König Amoghavarsa (reg. 815–877) war – so heißt es – friedliebend, fromm, an Kunst und Literatur interessiert, aber regierungsunfähig. Schon als kleines Kind auf den Thron gekommen, erlebte er den Aufstand des Prinzen Stambha (816–21), der jedoch von Prinz Karka III. von Lata niedergeworfen wurde, der daraufhin „Regent“ wurde. Aber des „Regenten“ Sohn, Dhruva Akalavarsha griff selbst nach der Krone und musste von General Bankeya besiegt werden. Schließlich stürmten sogar die Chalukya von Vengi die Hauptstadt Manyakheta und König Amoghavarsa dankte zugunsten seines Sohnes Krishna II. (reg. 880–914, Mitregent seit 861) ab. Trotzdem soll Amoghavarsa laut dem arabischen Kaufmann Suleiman der viertmächtigste Mann der Welt gewesen sein. (Die Rashtrakuta unterhielten auch gute Beziehungen zu den Arabern in Sindh, was dieses Lob vielleicht erklärt.)

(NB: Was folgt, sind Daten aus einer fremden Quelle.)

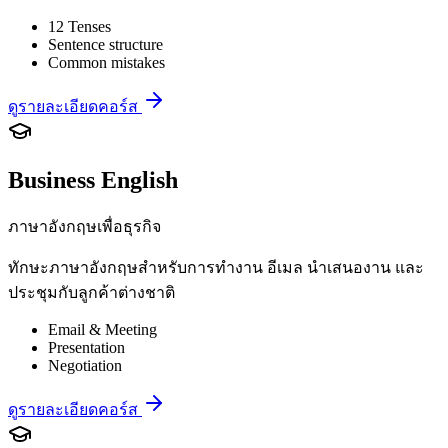
12 Tenses
Sentence structure
Common mistakes
ดูรายละเอียดคอร์ส
Business English
ภาษาอังกฤษเพื่อธุรกิจ
ทักษะภาษาอังกฤษสำหรับการทำงาน อีเมล นำเสนองาน และ
ประชุมกับลูกค้าต่างชาติ
Email & Meeting
Presentation
Negotiation
ดูรายละเอียดคอร์ส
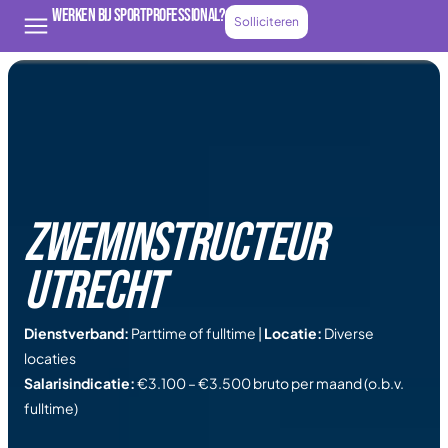
Werken bij Sportprofessional?
Solliciteren
Zweminstructeur
utrecht
Dienstverband:
Parttime of fulltime |
Locatie:
Diverse
locaties
Salarisindicatie:
€3.100 – €3.500 bruto per maand (o.b.v.
fulltime)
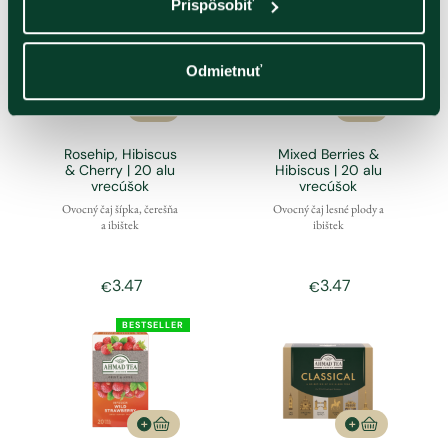
Prispôsobiť
Odmietnuť
Rosehip, Hibiscus
Mixed Berries &
& Cherry | 20 alu
Hibiscus | 20 alu
vrecúšok
vrecúšok
Ovocný čaj šípka, čerešňa
Ovocný čaj lesné plody a
a ibištek
ibištek
3.47
3.47
€
€
BESTSELLER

Der Wiederaufstieg erfolgte unter den Königen Indra III. (reg. ca. 915–917) und Govinda IV. (reg. ca. 918–934), als der Pratihara-König Mahipala (reg. ca. 914–943) durch inneren Zwist und die wachsende Selbständigkeit seiner Vasallen bedroht war. Indra III. eroberte 915/16 kurzzeitig Kannauj und überrannte ganz Nord- und Zentralindien, wurde aber 917 ermordet, so dass die Eroberungen wieder verloren gingen.

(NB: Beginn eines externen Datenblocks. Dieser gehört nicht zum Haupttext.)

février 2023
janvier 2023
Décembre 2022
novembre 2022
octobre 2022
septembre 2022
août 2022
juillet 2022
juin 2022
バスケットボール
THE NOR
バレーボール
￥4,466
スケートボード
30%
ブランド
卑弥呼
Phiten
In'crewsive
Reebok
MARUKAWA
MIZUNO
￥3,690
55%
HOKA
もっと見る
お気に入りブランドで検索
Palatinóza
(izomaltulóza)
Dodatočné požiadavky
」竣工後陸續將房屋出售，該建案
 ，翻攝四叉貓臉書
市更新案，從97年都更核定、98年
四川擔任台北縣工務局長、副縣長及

Später kam Krishna III. (reg. ca. 939–968) nochmal bis an den Fuß des Himalaya. Er besiegte 949 bei Takkolan auch den Chola-König Parantaka I. (reg. ca. 907–955) und beschränkte die Chola noch einmal auf ihr Stammland. Rajaditya, der Sohn und Mitregent des Cholakönigs, fiel in der Schlacht. Die Kriege Krishnas III. verbrauchten jedoch trotz aller Siege gegen Ganga, Chola, Pallava, Vengi-Chalukya seine Truppen (überall gefestigte Fürstentümer mit eigenen Verwaltungen, Heeren, Burgen und Städten) und so musste er gegenüber den Chola schließlich zum Meuchelmord greifen.

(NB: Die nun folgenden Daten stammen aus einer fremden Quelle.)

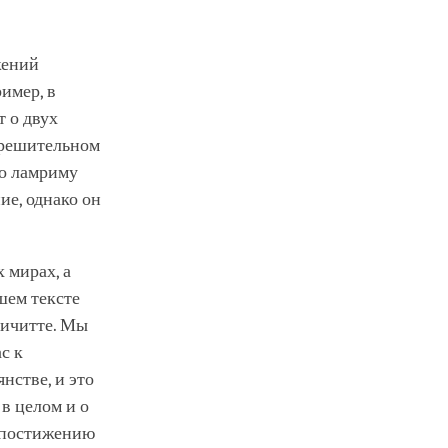
жений
имер, в
т о двух
 решительном
по ламриму
ие, однако он
 мирах, а
шем тексте
хичитте. Мы
с к
нстве, и это
в целом и о
к постижению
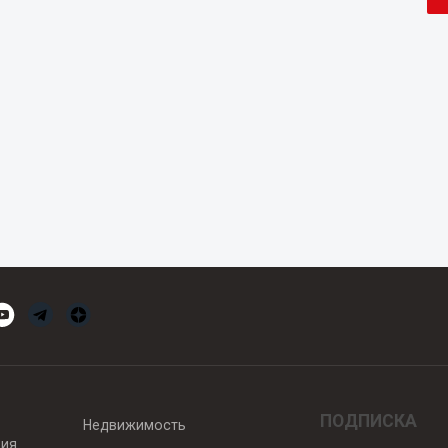
ПОДПИСКА
Недвижимость
вия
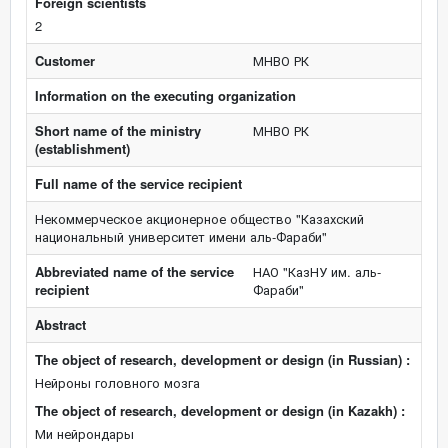
Foreign scientists
2
Customer
МНВО РК
Information on the executing organization
Short name of the ministry
МНВО РК
(establishment)
Full name of the service recipient
Некоммерческое акционерное общество "Казахский
национальный университет имени аль-Фараби"
Abbreviated name of the service
НАО "КазНУ им. аль-
recipient
Фараби"
Abstract
The object of research, development or design (in Russian) :
Нейроны головного мозга
The object of research, development or design (in Kazakh) :
Ми нейрондары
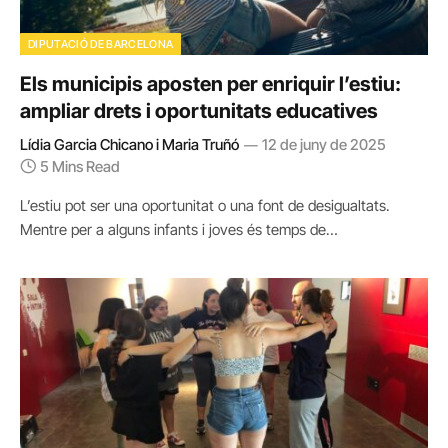
DIPUTACIÓ DE BARCELONA
Els municipis aposten per enriquir l’estiu:
ampliar drets i oportunitats educatives
Lídia Garcia Chicano i Maria Truñó
12 de juny de 2025
5 Mins Read
L’estiu pot ser una oportunitat o una font de desigualtats.
Mentre per a alguns infants i joves és temps de…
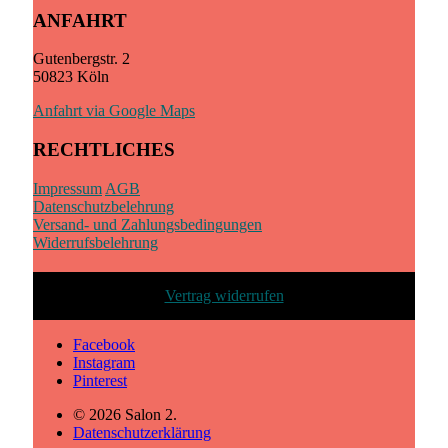
ANFAHRT
Gutenbergstr. 2
50823 Köln
Anfahrt via Google Maps
RECHTLICHES
Impressum
AGB
Datenschutzbelehrung
Versand- und Zahlungsbedingungen
Widerrufsbelehrung
Vertrag widerrufen
Facebook
Instagram
Pinterest
© 2026 Salon 2.
Datenschutzerklärung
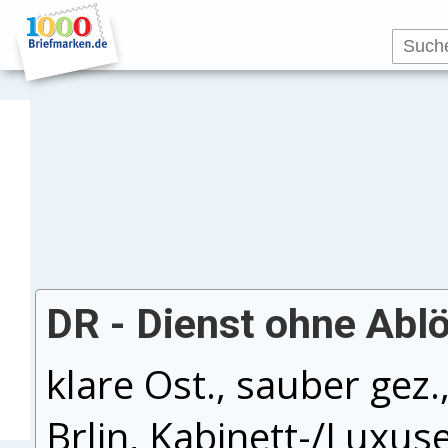
DR - Dienst ohne Ablö
klare Ost., sauber gez.
Brlin, Kabinett-/Luxus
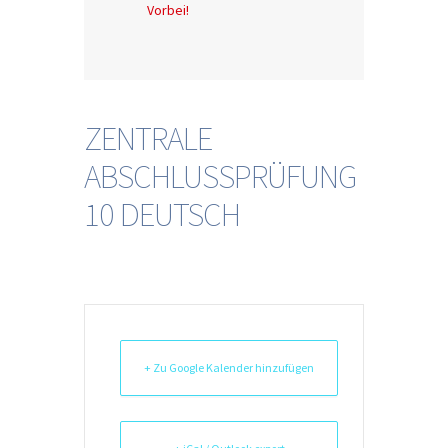
Vorbei!
ZENTRALE
ABSCHLUSSPRÜFUNG
10 DEUTSCH
+ Zu Google Kalender hinzufügen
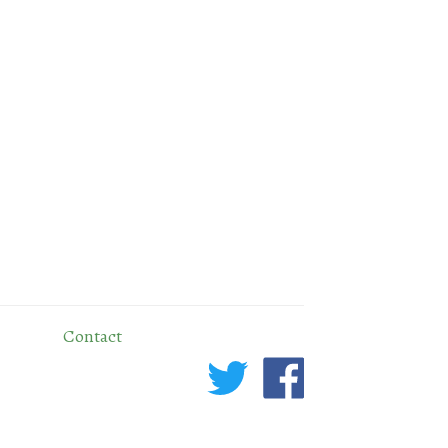
Contact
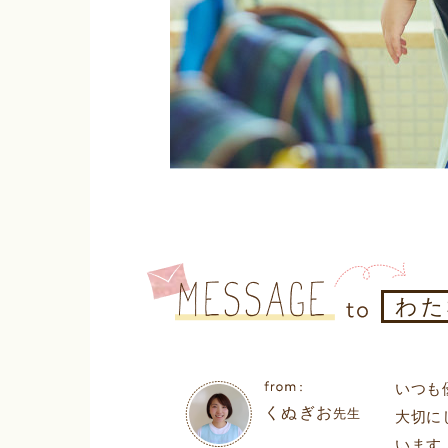
わた
いつも
くぬぎお
先生
大切に
います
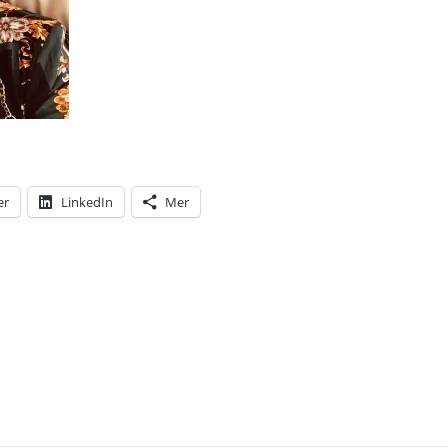
er
LinkedIn
Mer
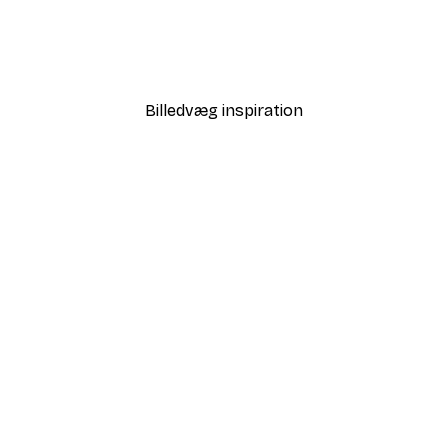
Pumpkin Spice and Everyt
Fra 58,20 kr.
97 kr.
Billedvæg inspiration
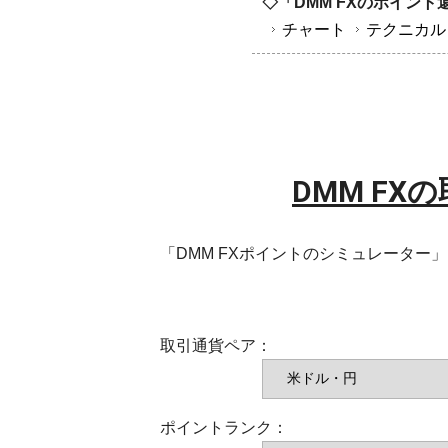
◇「DMM FXのポイン
チャート
テクニカル
DMM F
「DMM FXポイントのシミュレーター
取引通貨ペア：
ポイントランク：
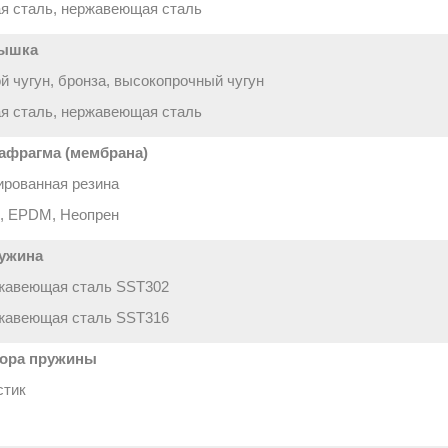
я сталь, нержавеющая сталь
ышка
й чугун, бронза, высокопрочный чугун
я сталь, нержавеющая сталь
афрагма (мембрана)
рованная резина
, EPDM, Неопрен
ужина
жавеющая сталь SST302
жавеющая сталь SST316
ора пружины
стик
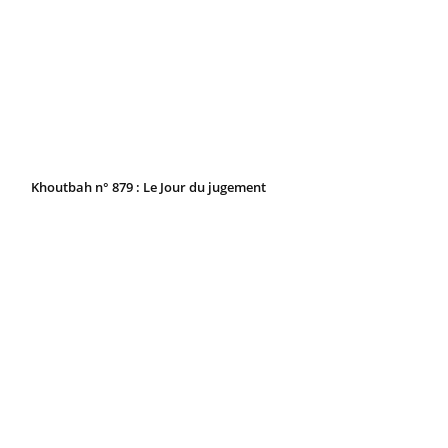
Khoutbah n° 879 : Le Jour du jugement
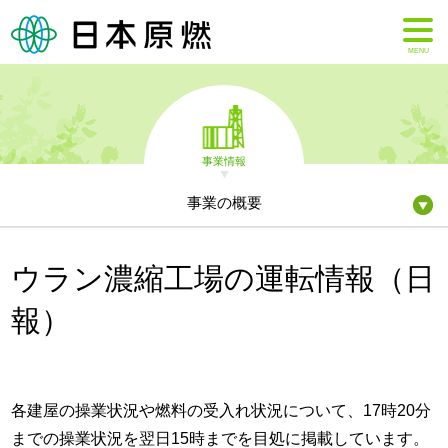
MENU
事業情報
事業の概要
ウラン濃縮工場の運転情報（日
報）
各建屋の操業状況や燃料の受入れ状況について、17時20分
までの操業状況を翌日15時までを目処に掲載しています。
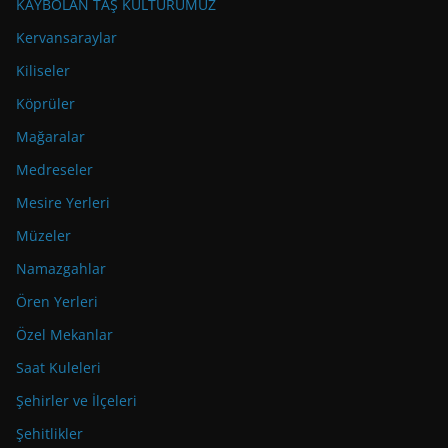
KAYBOLAN TAŞ KÜLTÜRÜMÜZ
Kervansaraylar
Kiliseler
Köprüler
Mağaralar
Medreseler
Mesire Yerleri
Müzeler
Namazgahlar
Ören Yerleri
Özel Mekanlar
Saat Kuleleri
Şehirler ve İlçeleri
Şehitlikler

Der Sturz der Dynastie kam schnell. Bereits 972 plünderten die Paramara die Hauptstadt und töteten den König. Ein Jahr später 973 wurde der nächste König, ein Neffe Krishnas III., durch dessen bevorzugten Gouverneur, einen Nachkommen der Chalukya, der als König Tailapa Ahavamalla (reg. 973–997) das Chalukyareich wiederherstellte, gestürzt. Der letzte Rashtrakuta nahm sich 982 sein Leben durch Fasten.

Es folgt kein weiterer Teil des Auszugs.